Data entries
********

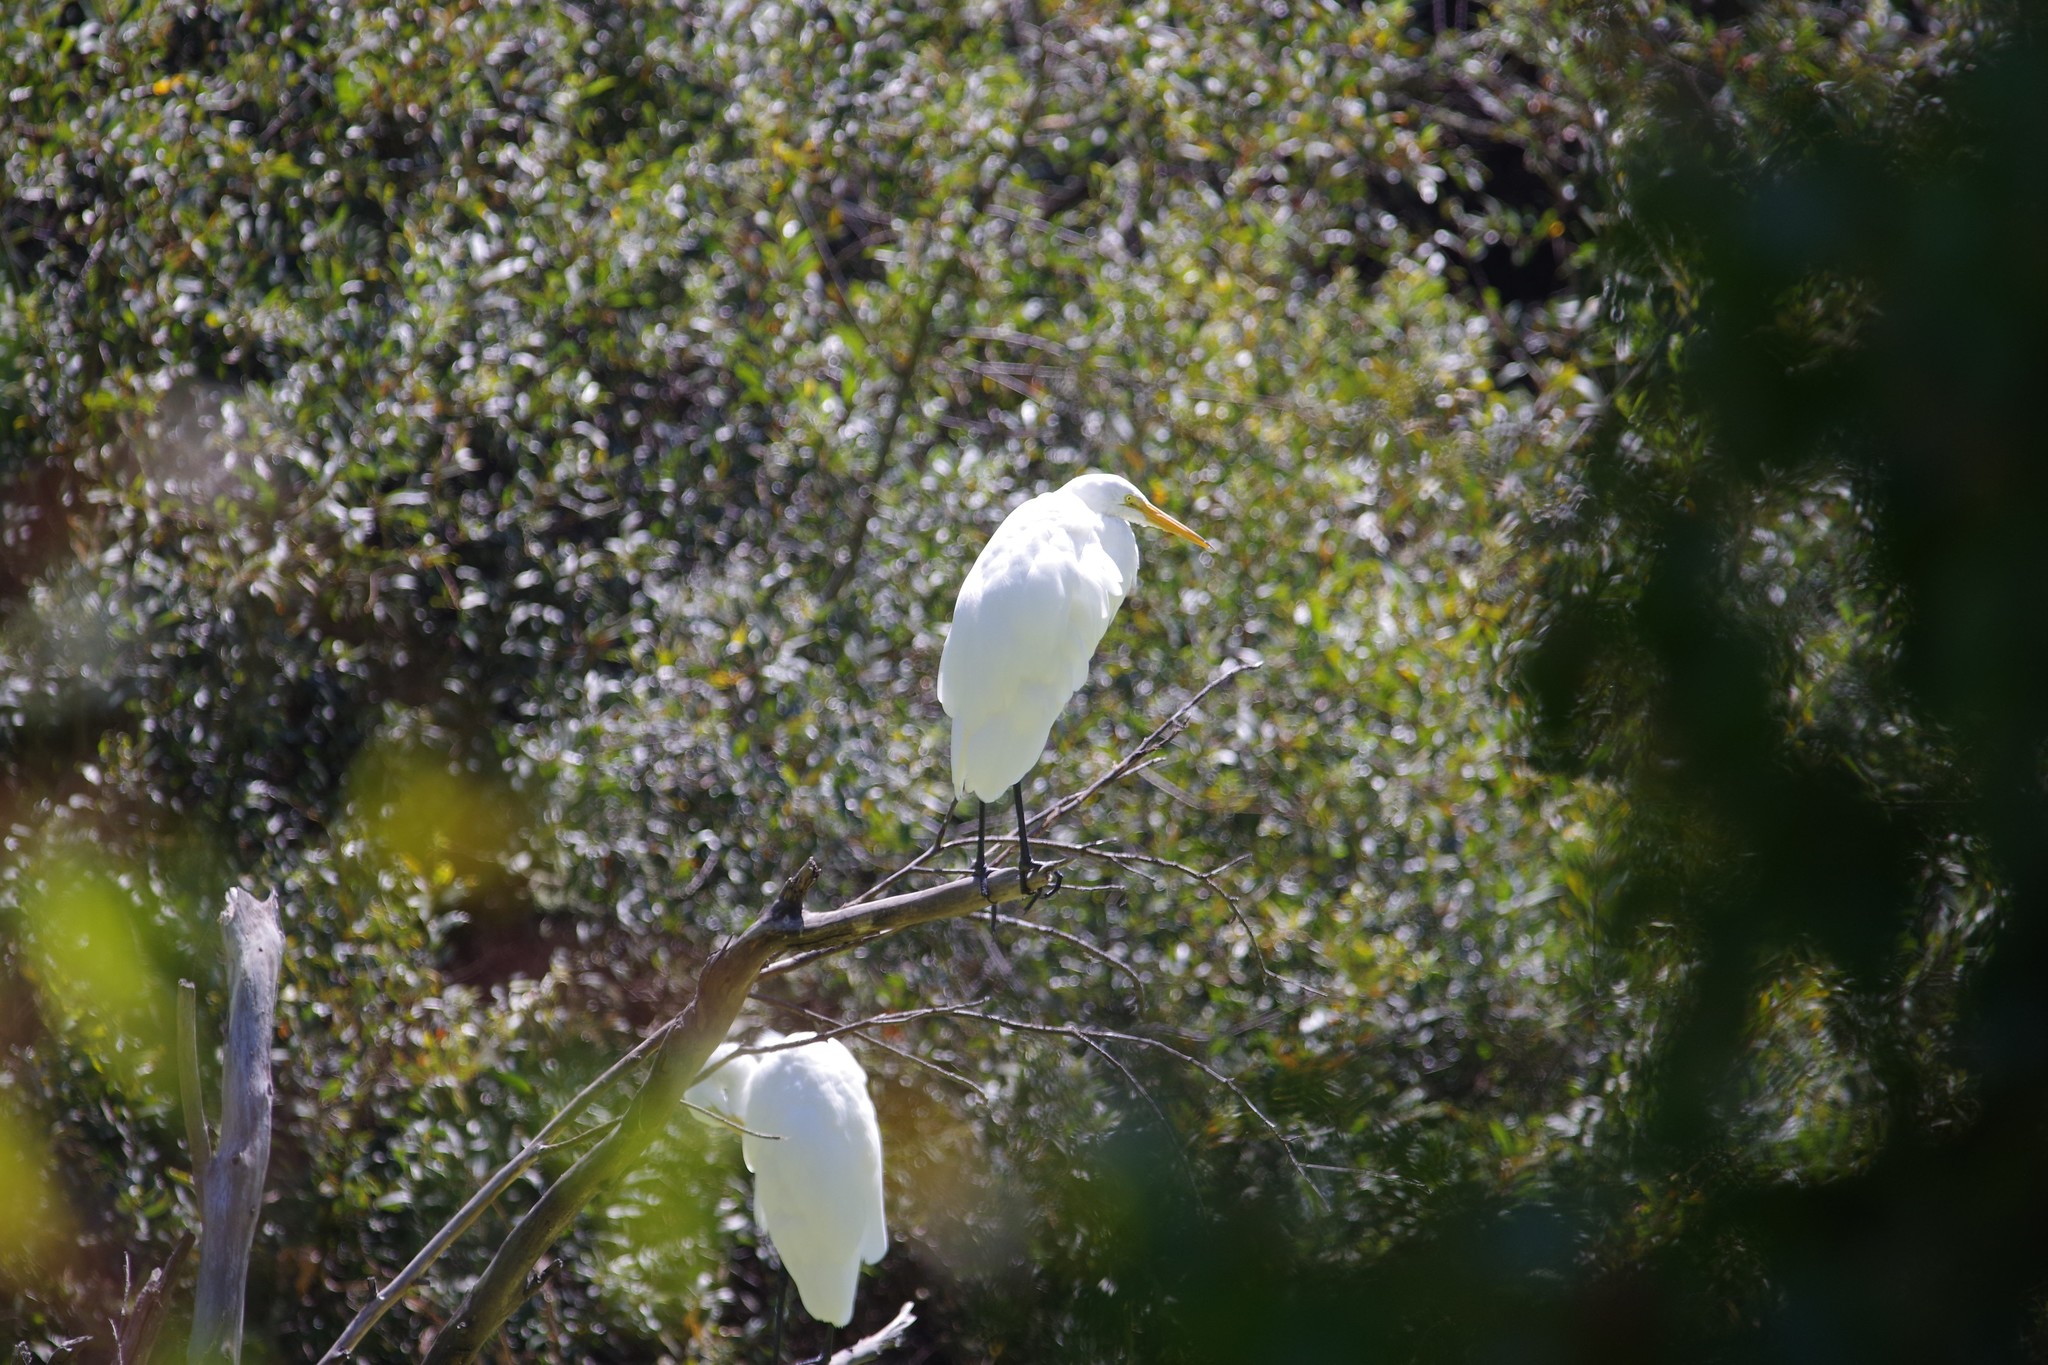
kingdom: Animalia
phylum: Chordata
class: Aves
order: Pelecaniformes
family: Ardeidae
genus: Ardea
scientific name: Ardea alba
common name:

********

# CHALLENGE
Write out the material word for word, starting at the line that contains "phylum: Chordata" and ending with the final line of the material, including both of those lines.

# WRITTEN SOLUTION
phylum: Chordata
class: Aves
order: Pelecaniformes
family: Ardeidae
genus: Ardea
scientific name: Ardea alba
common name:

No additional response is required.